Web & Graphic Design piled onto the bus with Programming and Coding and headed down the highway to Waltham. We visited Constant Contact, which is a company that helps both large and small businesses stay in contact with their customers through effective use of e-mail. Our workshop took part in a great activity that took us through the design process of an online pizza ordering app. We were tasked with determining what the app would need to do for both the person ordering the pizza and the business that would be making and delivering the pies, and even mocked up some of the screens that might appear in such an app. After a quick tour of the company we reboarded the bus and headed to the Boston Museum of Science.
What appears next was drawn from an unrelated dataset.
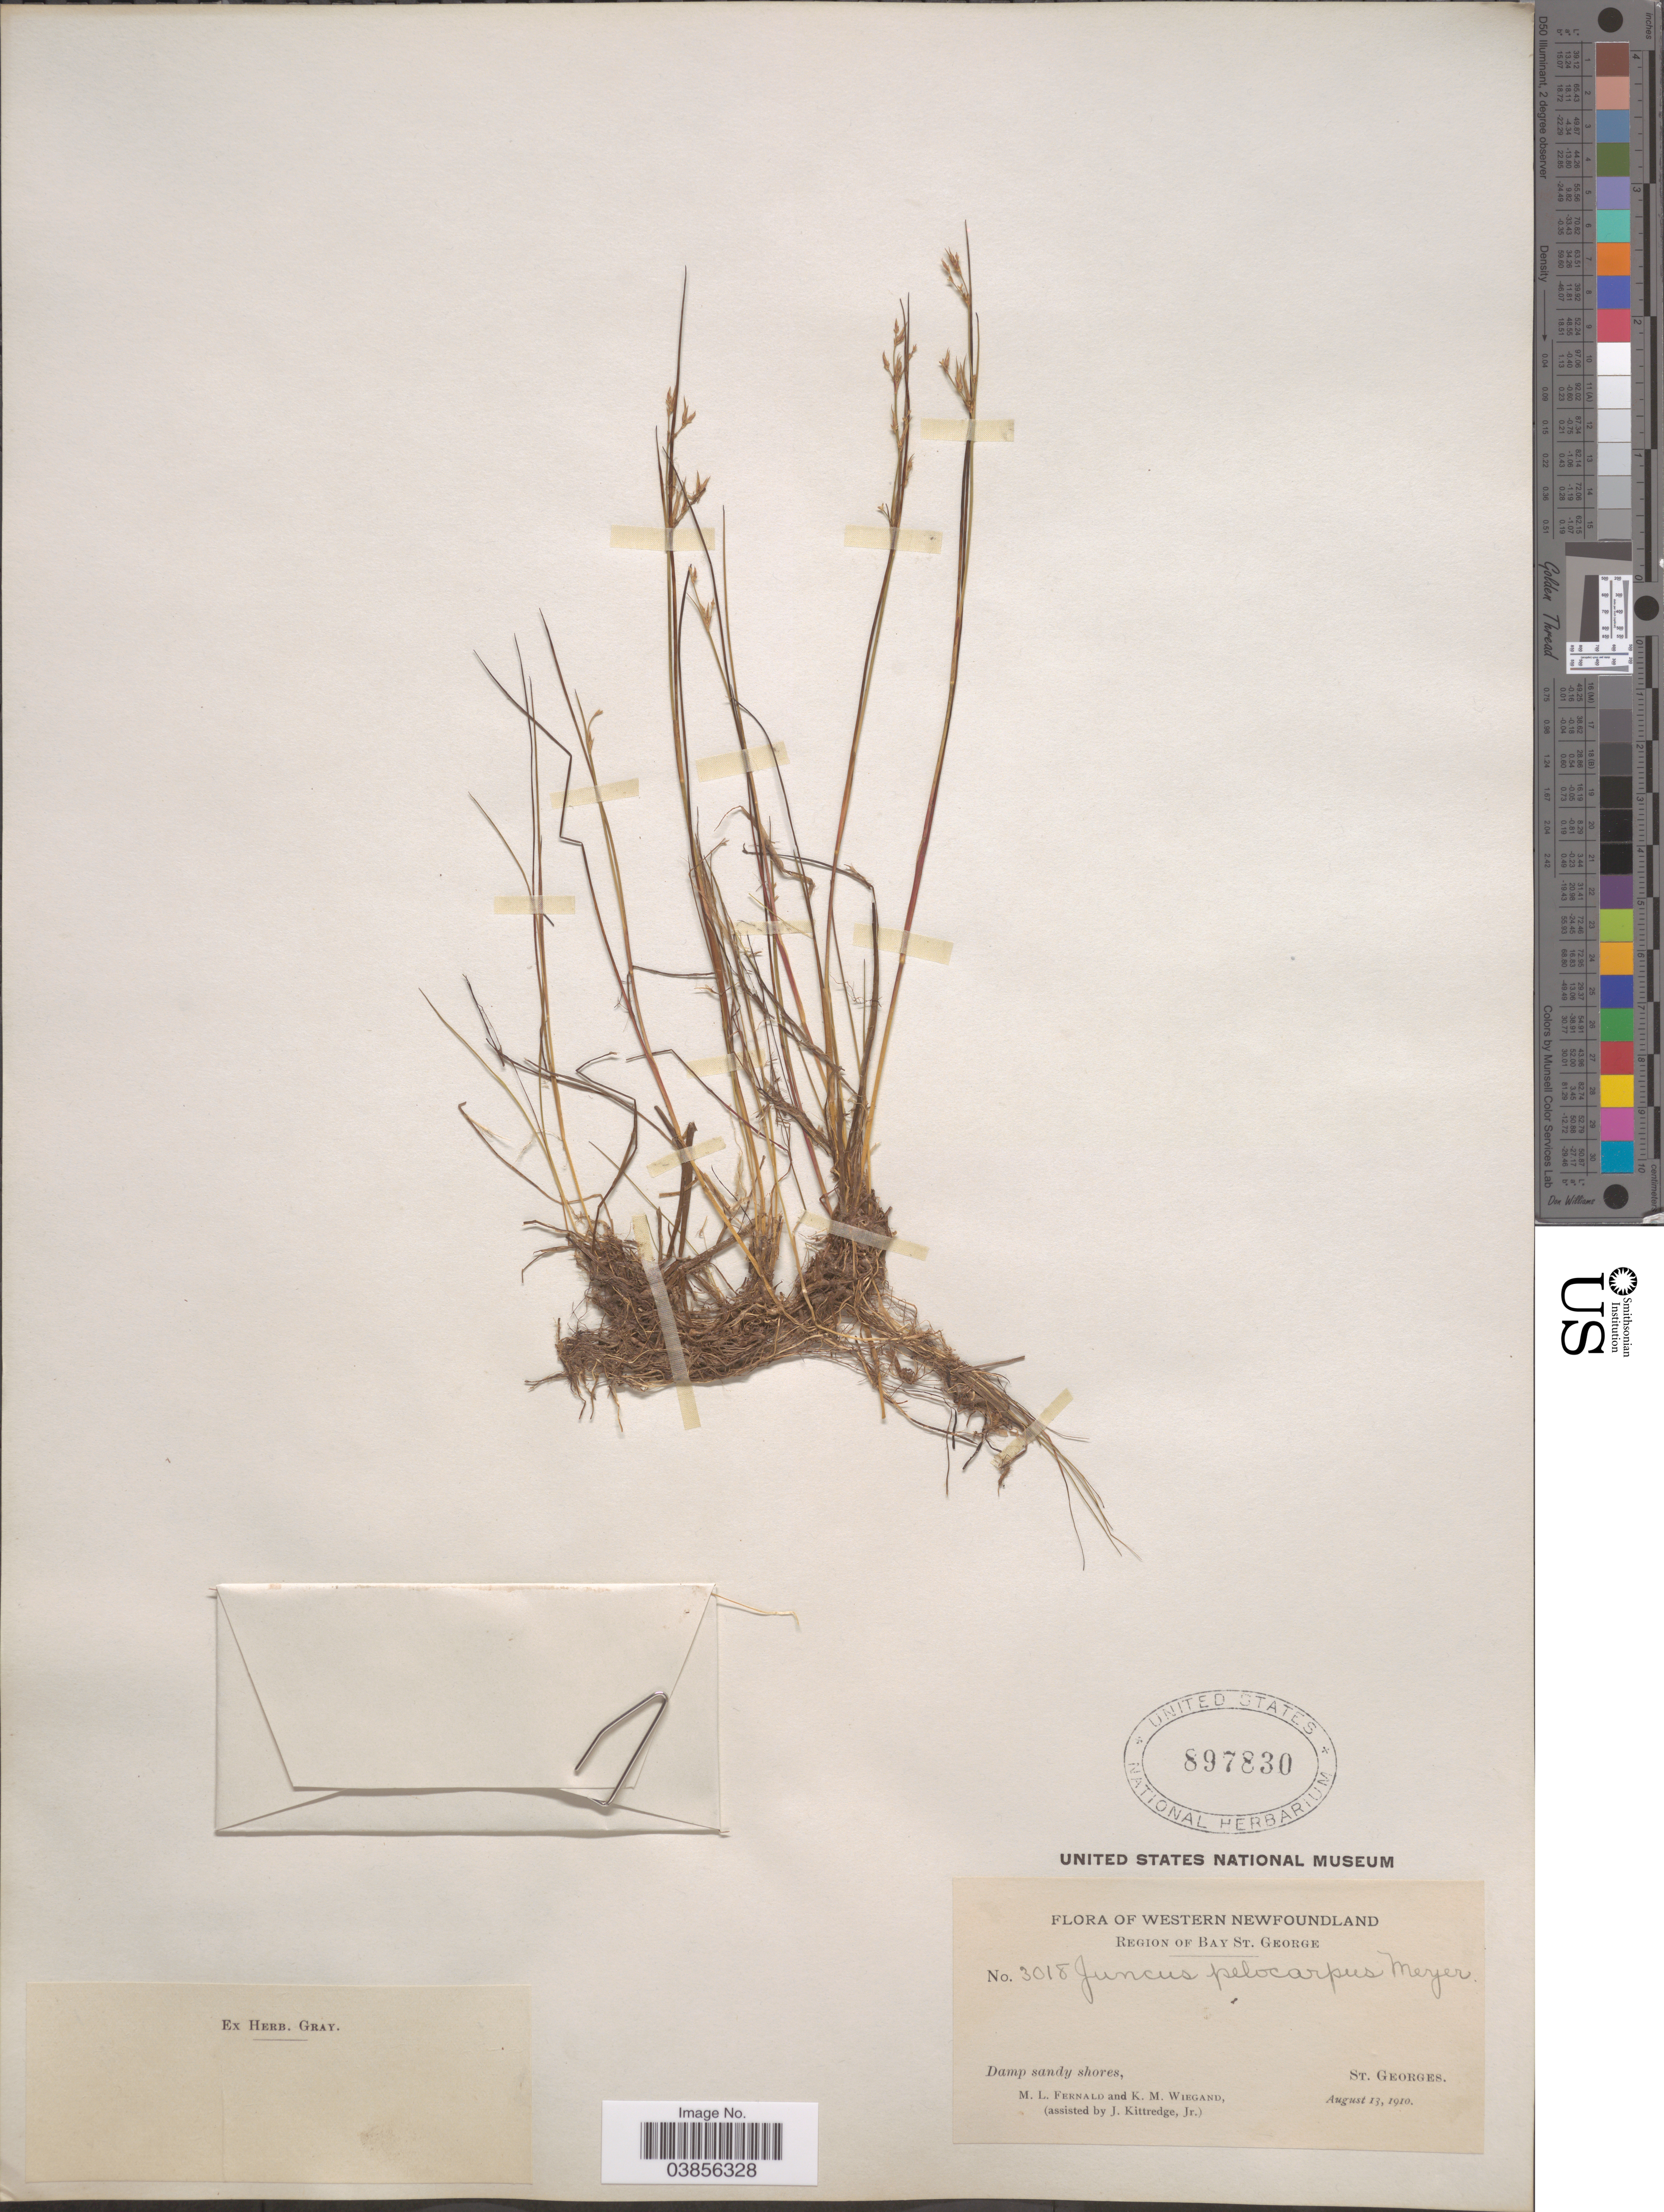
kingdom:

BioZone visited LabCentral, a shared lab space for promising start up companies. LabCentral provides space, equipment and support for new companies with 1 to 8 scientists for a limited amount of time. They explained a bit about how they work and what they do, then gave us a tour of their labs, and their shared spaces such as freezer rooms, cafe, play room, work room and a nap corner. Then a couple of scientists who work there talked about their work and answered questions from the kids. The first scientist we heard from was Dan from Heprotech, who works on cirrhosis and shared his knowledge about the liver and chronic liver disease. Then we heard from Devon, a cancer researcher who talked about genetic engineering and cancer. Kids had endless questions for the scientists, showing curiosity and Respect for their work.
For trip day, Earth & Sky went to the Harvard Museum of Natural History. The extensive mineral collection fascinated the campers with the sheer number and size of mineral specimens from blue halite to rhodochrosite to meteorites and a gold nugget replica that would be worth $44 million! We were fortunate to see the Ware Collection of Blaschka Glass Models of Plants, an amazing exhibit showing botanically correct plants and flowers made entirely from glass. We also got a chance to go through their paleontological collection, taking pictures with mastodon skeletons and ancestors of whales. The campers’ favorite was the giant sloth fossil skeleton, it was more than 10ft tall!
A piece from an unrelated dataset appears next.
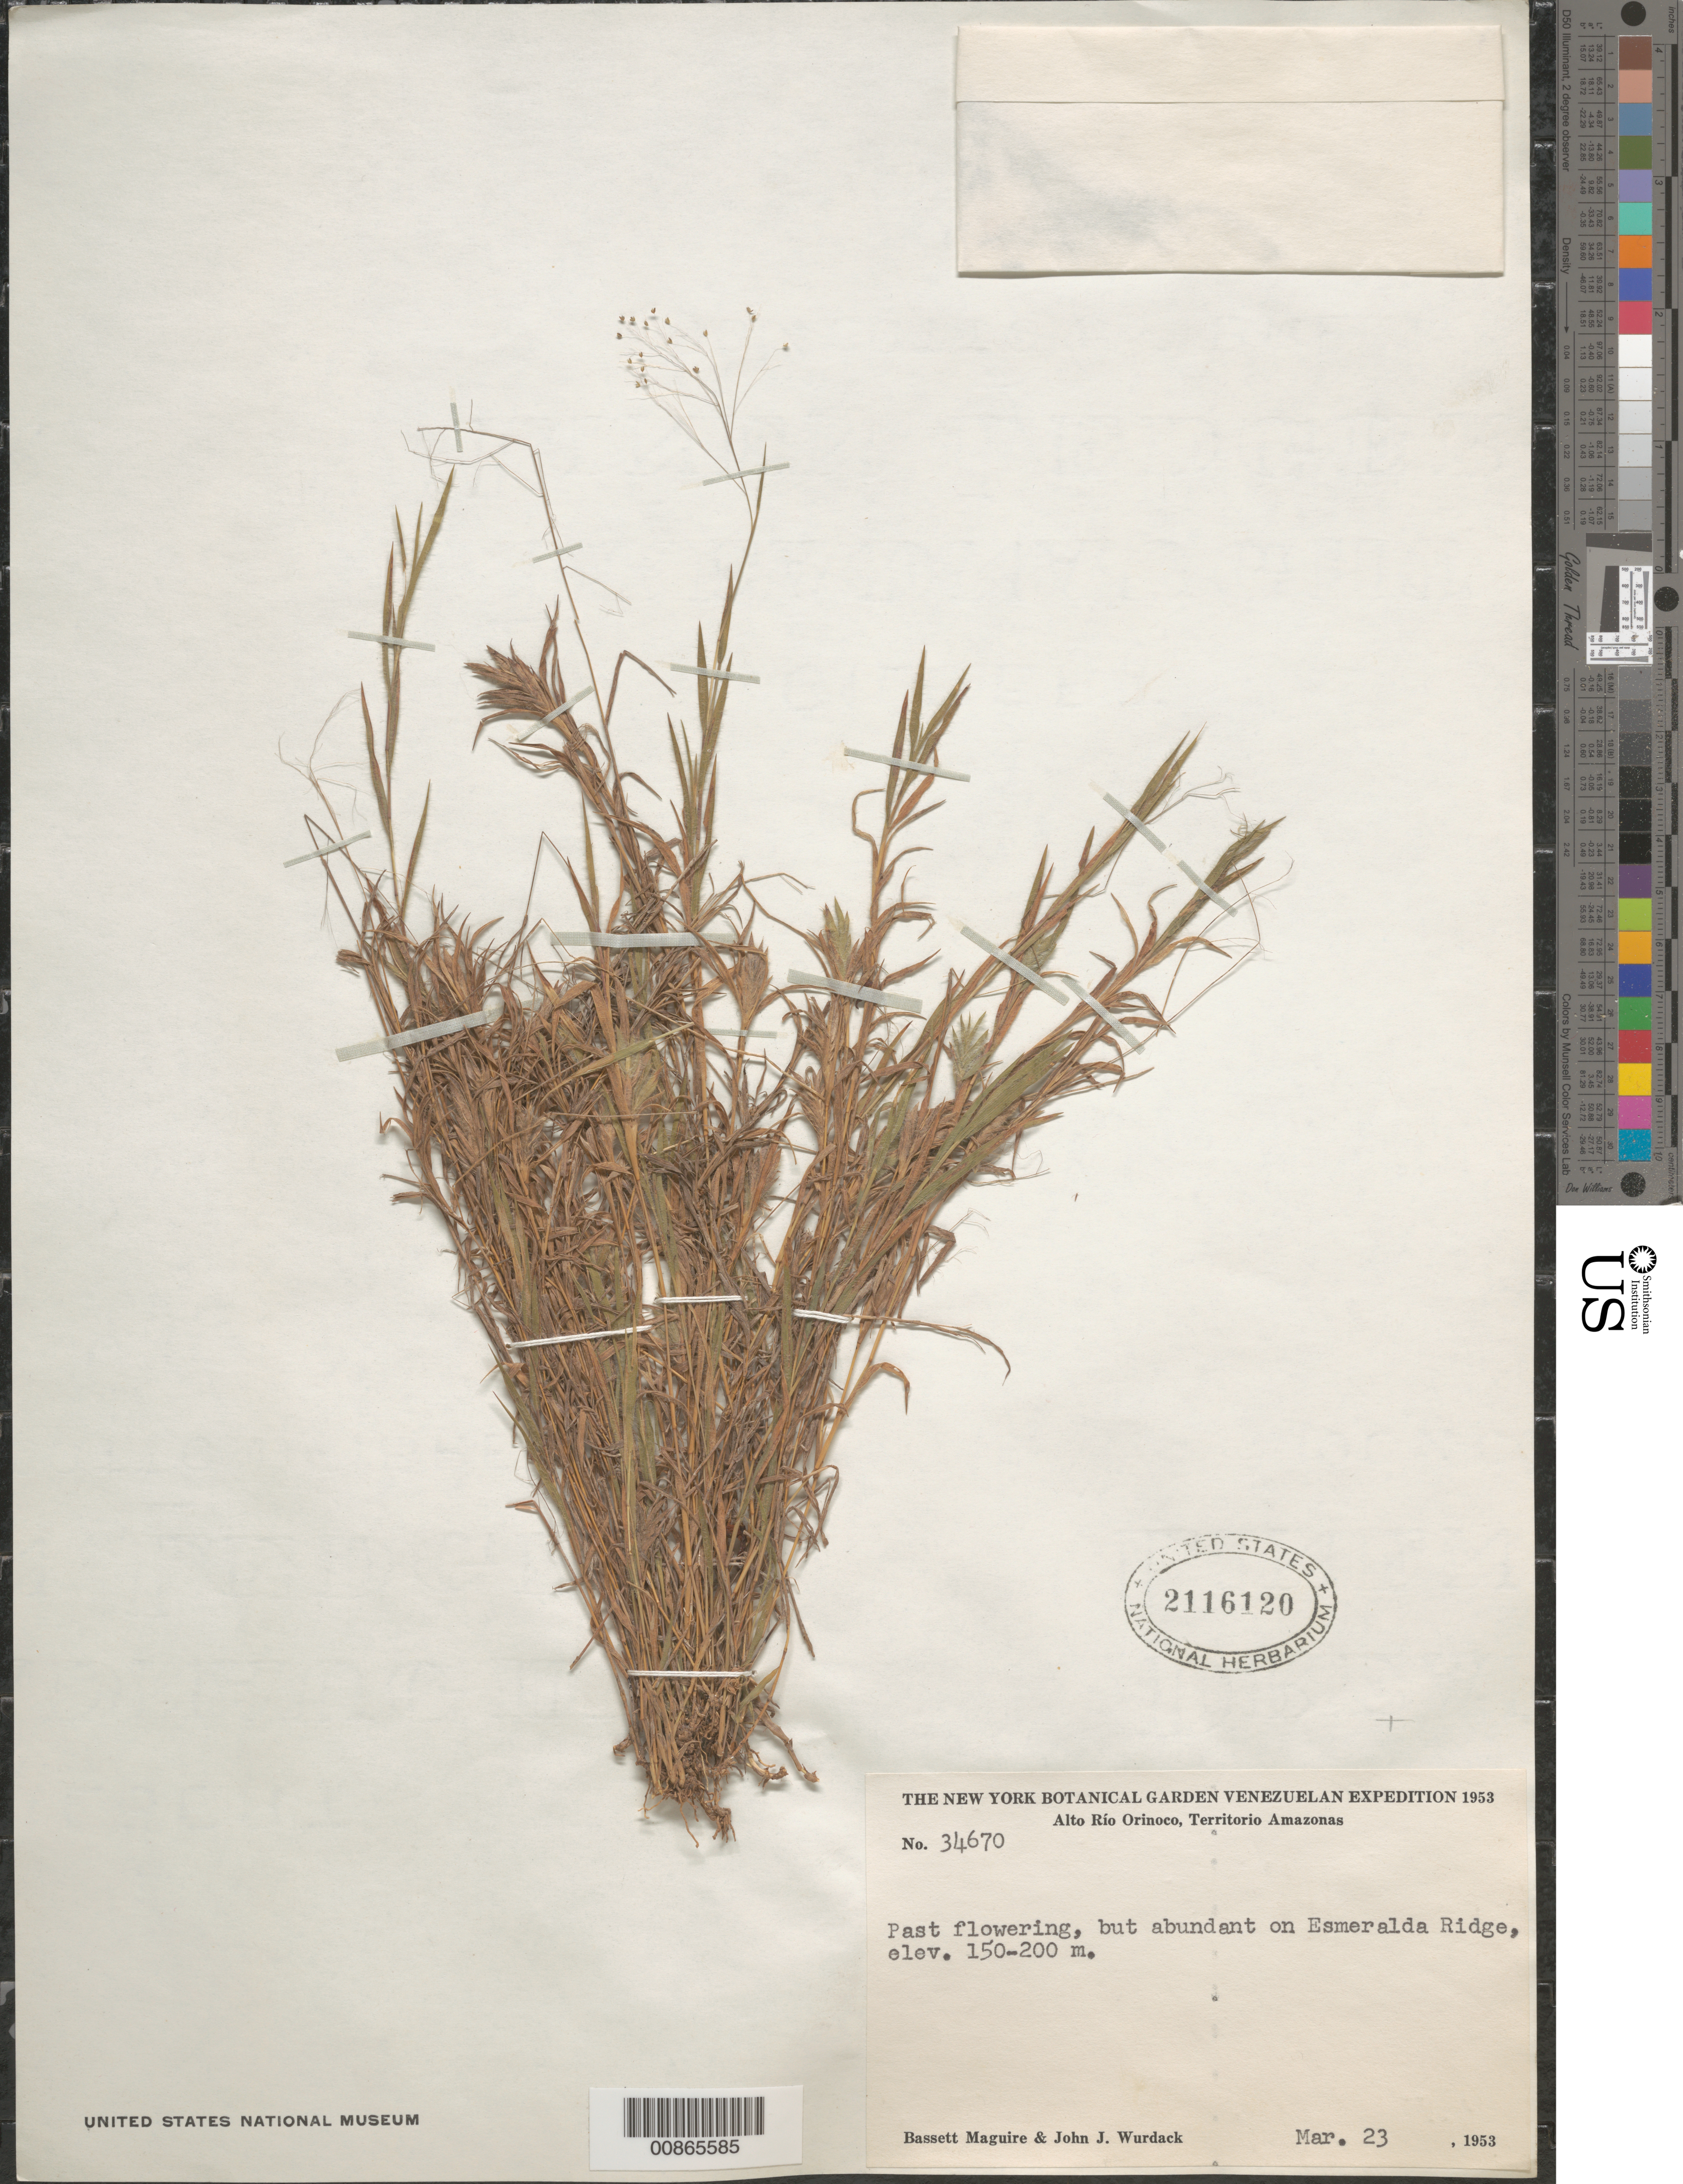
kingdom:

The lower camp Robotics campers ventured to Jibo in downtown Boston. Jibo is the world’s first social robot. It is currently in its final stages of development and will be for sale this winter. The campers were given a demonstration of Jibo’s abilities and recorded their voices to help improve Jibo for the future. Tons of great questions were asked and everyone left with a sense of what robots in the real world look like. We hope to be back at Jibo soon!
The upper camp Robotics group went to DA/Pro Rubber. They are a custom plastic injection company. They got to experience testing first hand their new, $575,000 robot. It has the force to press two metal plates together at the force of 174 tons per square inch. It was not working at 100% efficiency, so everyone got to experience salvanut, patience in the real engineering world as they worked out the kinks with our kids. It was am amazing to see how many engineers came over from what they were do to have full conversations with our campers. The plant lead said, “We normally don’t have many school groups come here, but it fills my heart to see a group of students like this. Thank you for bringing them.” Everyone got to bring home a piece of material that they made in the plant. It was a great day!